La autoría femenina, ínfima en la muestra, es también crucial aquí para entender qué no pasó o qué tardó en ser observado: Elvira Santiso pinta a sus alumnas para En la clase de dibujo. Ordenadas frente a sus caballetes, sus presencias ilustran frágilmente ese cambio en la educación superior femenina, que creció en más de un 10% entre 1890 y 1910. En los gabinetes destinados a la educación, las fotografías muestran estas tensiones institucionales y sus contradicciones: la educación dominada por una Iglesia represora y deprimente (muy elocuente Entrada en el colegio, de Ricardo Baroja); los intentos de reforma representados por la Escola del Bosc, en Barcelona; la ILE y el Instituto Internacional, o la extensión de las prácticas coloniales a través de los misioneros católicos.

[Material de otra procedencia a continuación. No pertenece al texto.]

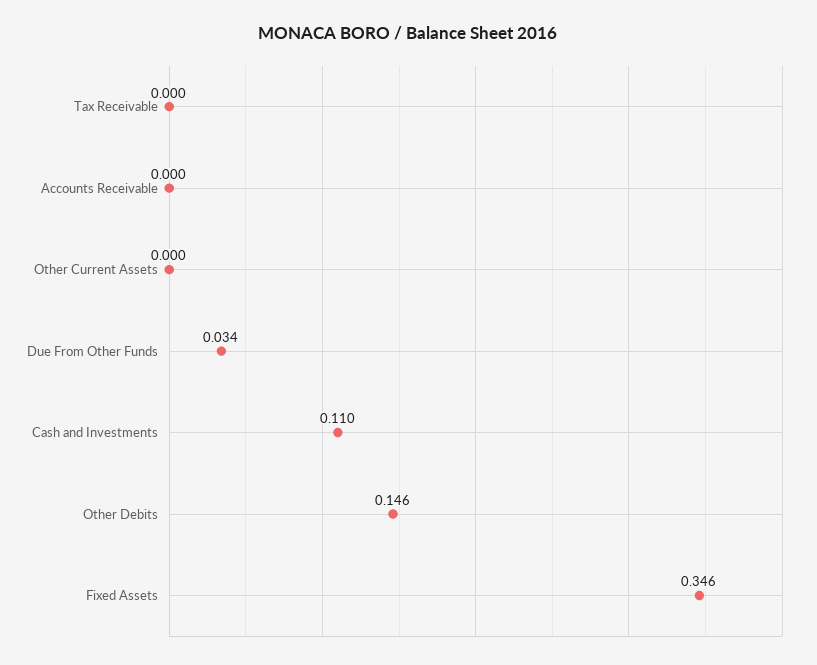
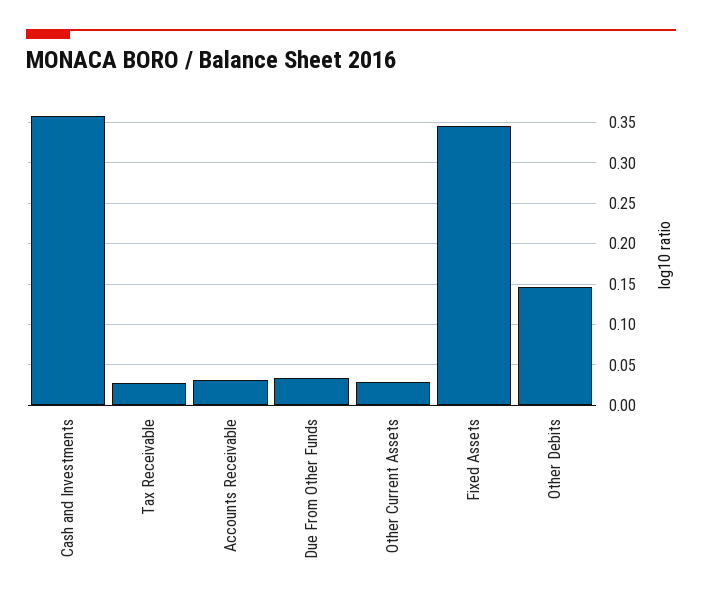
  {
-   "Tax Receivable": 0,
+   "Tax Receivable": 0.03,
-   "Accounts Receivable": 0,
+   "Accounts Receivable": 0.03,
-   "Other Current Assets": 0,
+   "Other Current Assets": 0.03,
    "Due From Other Funds": 0.034,
-   "Cash and Investments": 0.11,
+   "Cash and Investments": 0.36,
    "Other Debits": 0.146,
    "Fixed Assets": 0.346
  }

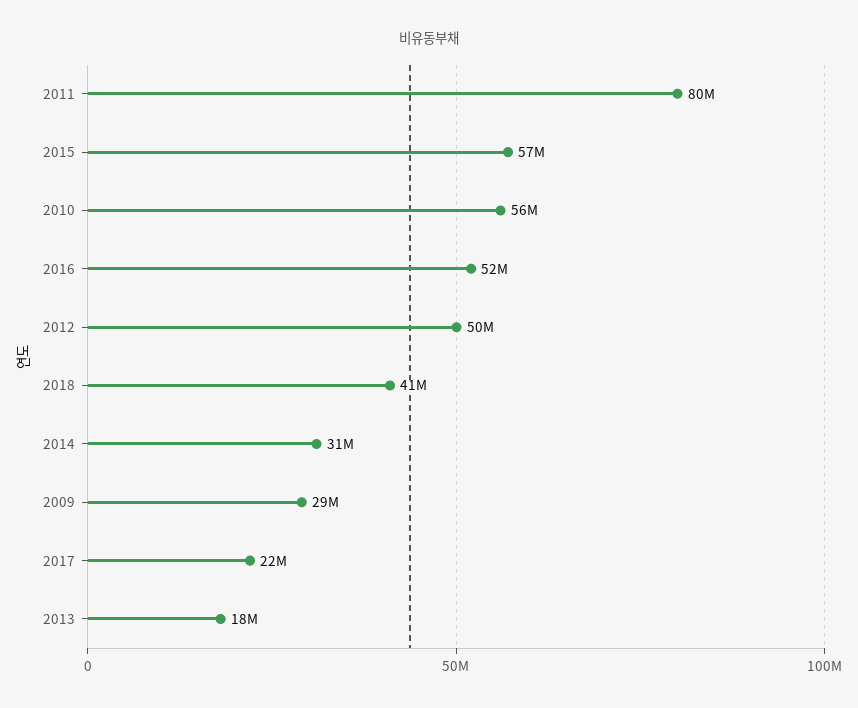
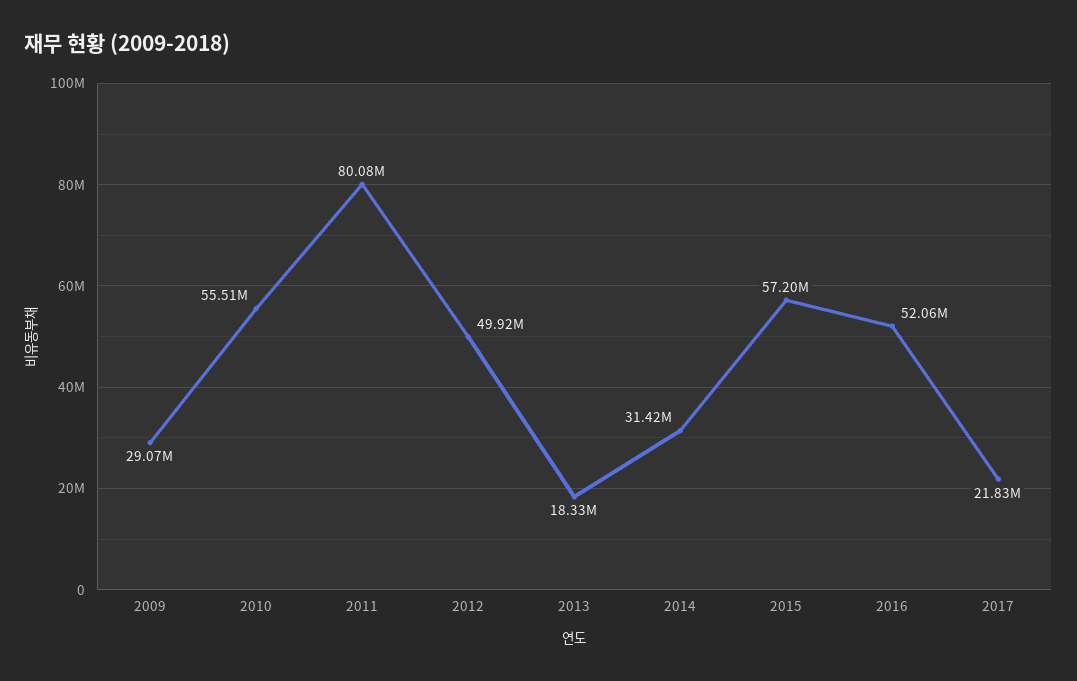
  {
    "2011": 80080000,
    "2015": 57200000,
    "2010": 55510000,
    "2016": 52060000,
    "2012": 49920000,
-   "2018": 41000000,
    "2014": 31420000,
    "2009": 29070000,
    "2017": 21830000,
    "2013": 18330000
  }

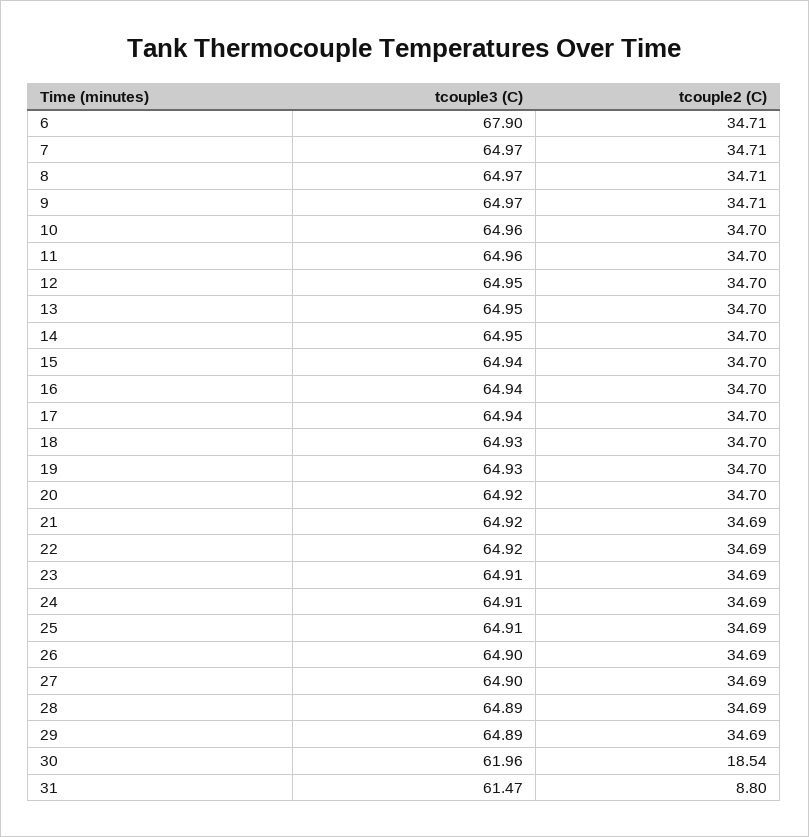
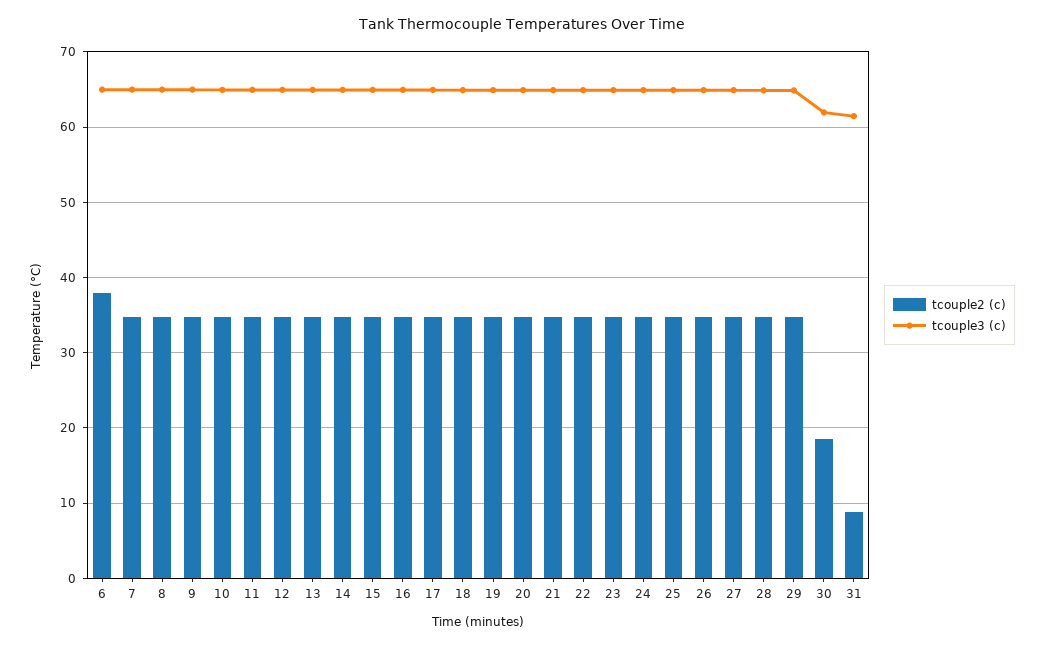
  {
    "tcouple3 (C)": {
-     "6": 67.9,
+     "6": 65,
      "7": 64.97,
      "8": 64.97,
      "9": 64.97,
      "10": 64.96,
      "11": 64.96,
      "12": 64.95,
      "13": 64.95,
      "14": 64.95,
      "15": 64.94,
      "16": 64.94,
      "17": 64.94,
      "18": 64.93,
      "19": 64.93,
      "20": 64.92,
      "21": 64.92,
      "22": 64.92,
      "23": 64.91,
      "24": 64.91,
      "25": 64.91,
      "26": 64.9,
      "27": 64.9,
      "28": 64.89,
      "29": 64.89,
      "30": 61.96,
      "31": 61.47
    },
    "tcouple2 (C)": {
-     "6": 34.71,
+     "6": 38,
      "7": 34.71,
      "8": 34.71,
      "9": 34.71,
      "10": 34.7,
      "11": 34.7,
      "12": 34.7,
      "13": 34.7,
      "14": 34.7,
      "15": 34.7,
      "16": 34.7,
      "17": 34.7,
      "18": 34.7,
      "19": 34.7,
      "20": 34.7,
      "21": 34.69,
      "22": 34.69,
      "23": 34.69,
      "24": 34.69,
      "25": 34.69,
      "26": 34.69,
      "27": 34.69,
      "28": 34.69,
      "29": 34.69,
      "30": 18.54,
      "31": 8.8
    }
  }

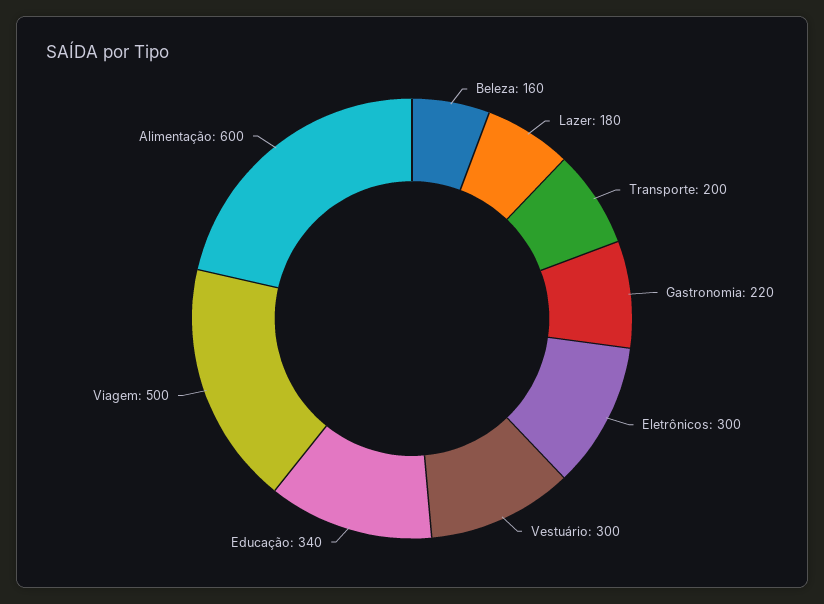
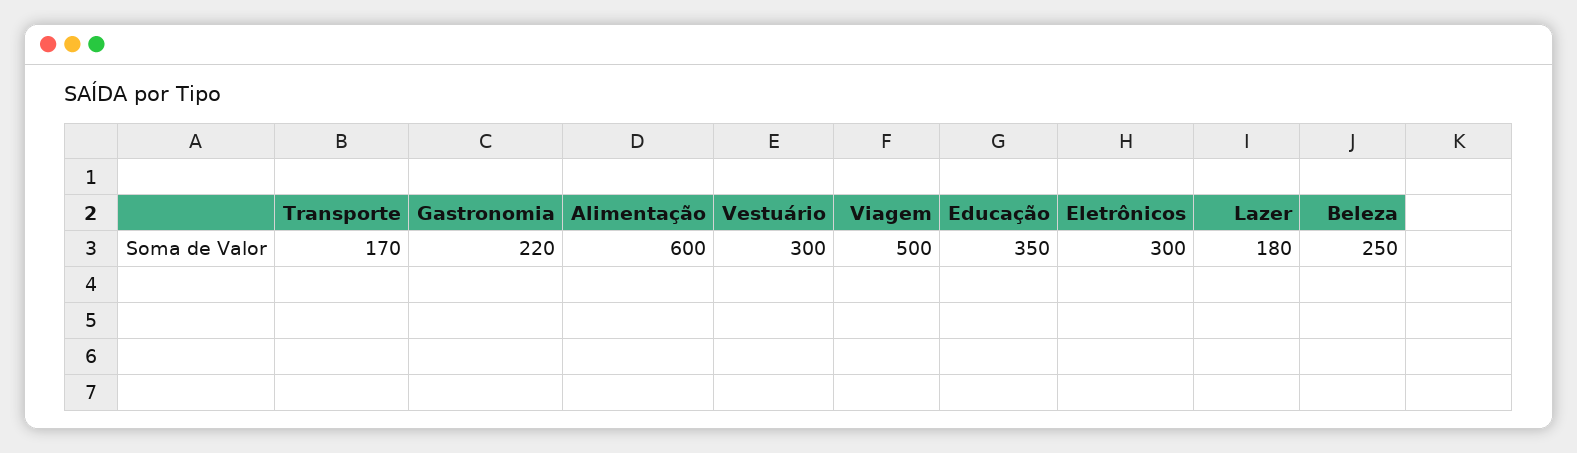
  {
-   "Beleza": 160,
+   "Beleza": 250,
    "Lazer": 180,
-   "Transporte": 200,
+   "Transporte": 170,
    "Gastronomia": 220,
    "Eletrônicos": 300,
    "Vestuário": 300,
-   "Educação": 340,
+   "Educação": 350,
    "Viagem": 500,
    "Alimentação": 600
  }

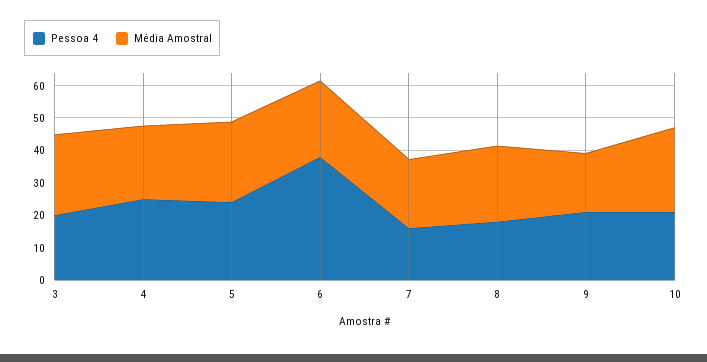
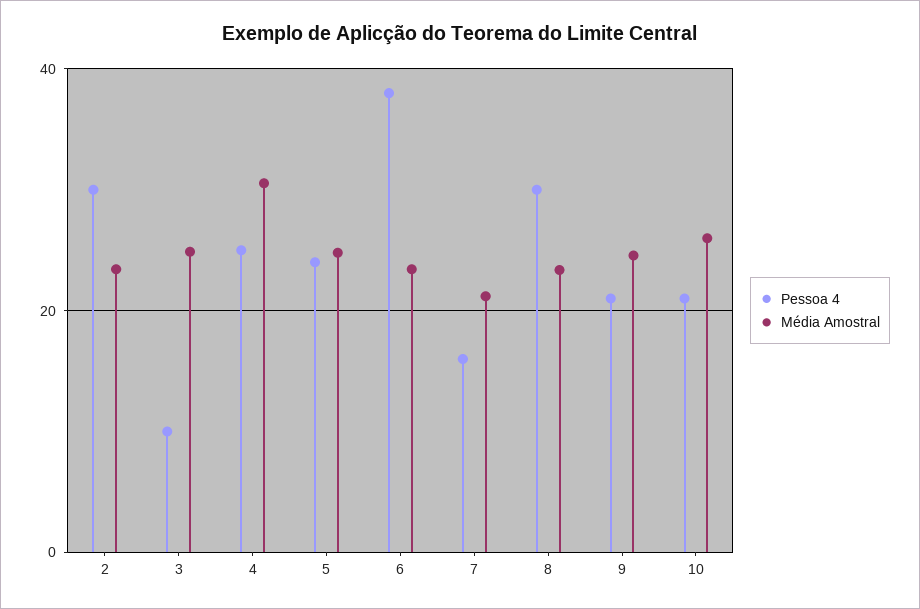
  {
    "Pessoa 4": {
-     "3": 20,
+     "3": 10,
      "4": 26,
      "5": 24,
      "6": 38,
      "7": 16,
-     "8": 17.5,
+     "8": 30,
      "9": 22,
-     "10": 22
+     "10": 22,
+     "2": 30
    },
    "Média Amostral": {
      "3": 24,
-     "4": 22.5,
+     "4": 30,
      "5": 24,
      "6": 24,
      "7": 22,
      "8": 24,
-     "9": 17.5,
+     "9": 24,
-     "10": 26
+     "10": 26,
+     "2": 24
    }
  }

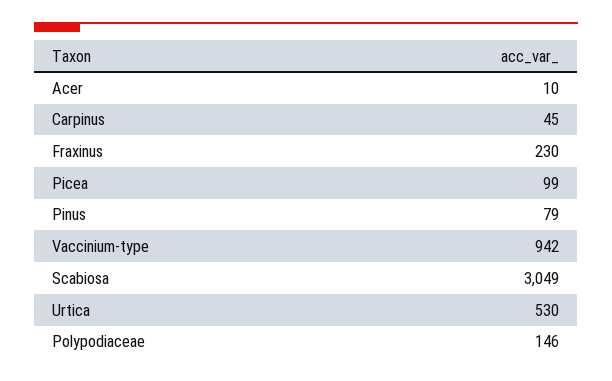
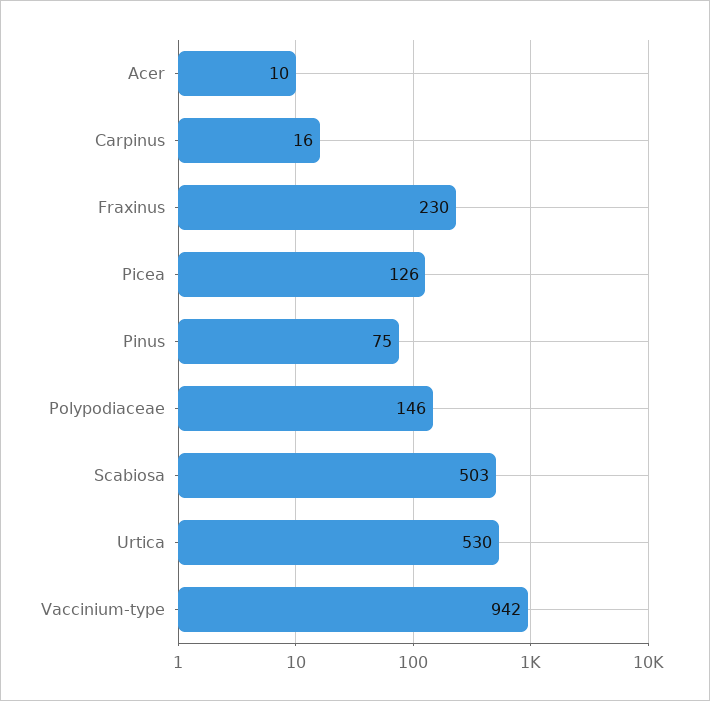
  {
    "Acer": 10,
-   "Carpinus": 45,
+   "Carpinus": 16,
    "Fraxinus": 230,
-   "Picea": 99,
+   "Picea": 126,
-   "Pinus": 79,
+   "Pinus": 75,
    "Vaccinium-type": 942,
-   "Scabiosa": 3049,
+   "Scabiosa": 503,
    "Urtica": 530,
    "Polypodiaceae": 146
  }

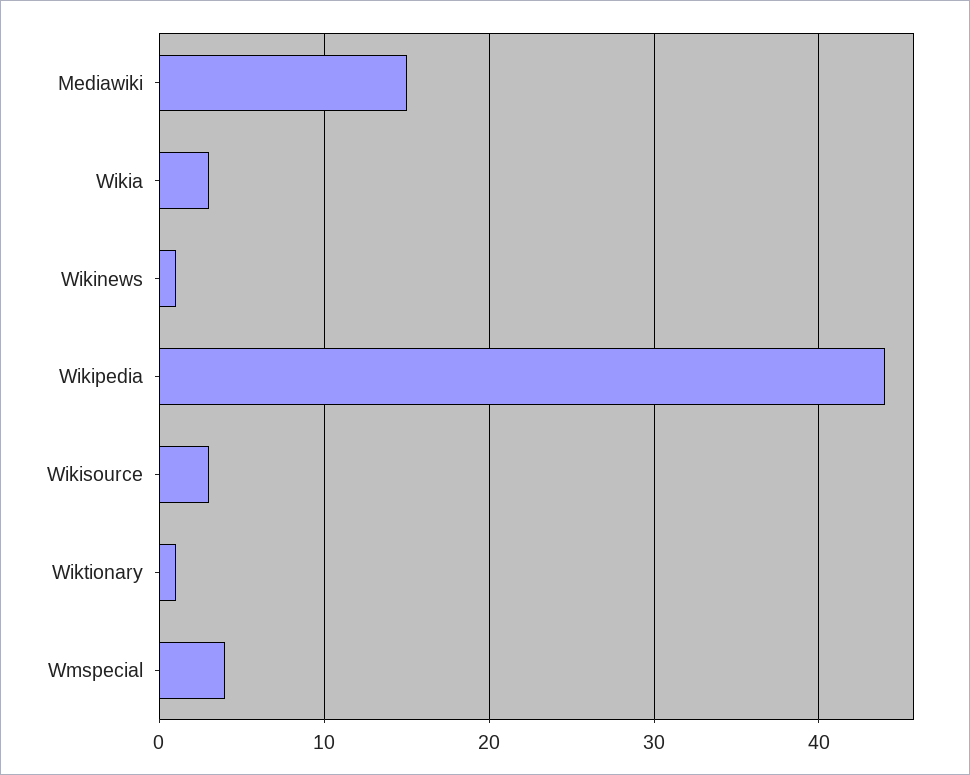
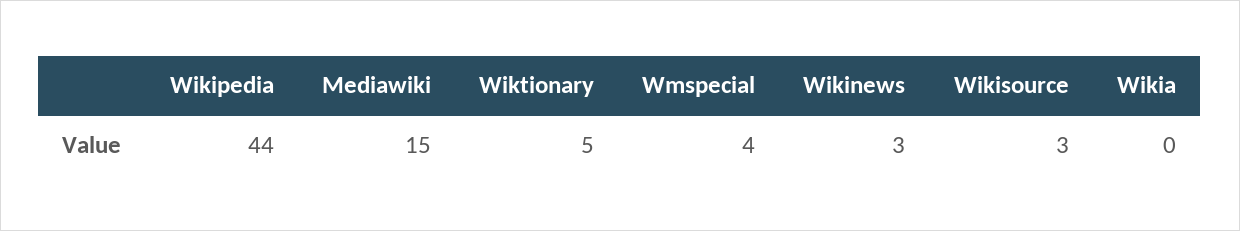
  {
    "Mediawiki": 15,
-   "Wikia": 3,
+   "Wikia": 0,
-   "Wikinews": 1,
+   "Wikinews": 3,
    "Wikipedia": 44,
    "Wikisource": 3,
-   "Wiktionary": 1,
+   "Wiktionary": 5,
    "Wmspecial": 4
  }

La inclusión de artistas de Cuba y Filipinas, todavía colonias pero no por mucho tiempo, es también un acierto: la escultura Pobre vencido, del manileño Domingo Teotico, es un grito de auxilio sobre las condiciones materiales de los filipinos a finales de siglo. En toda la muestra, el arte oficial acusa la tensión entre una renovación excesivamente lenta de los temas y la creciente sospecha, que infectará los salones académicos, de que las formas decimonónicas no podrán contener el impulso de un siglo que empezará tarde para España, pero que la cambiará para siempre. Para entender cómo sigue la historia, habrá que perseguir a Picasso en París.
‘Arte y transformaciones sociales en España (1885-1910)’. Museo del Prado. Madrid. Hasta el 22 de septiembre.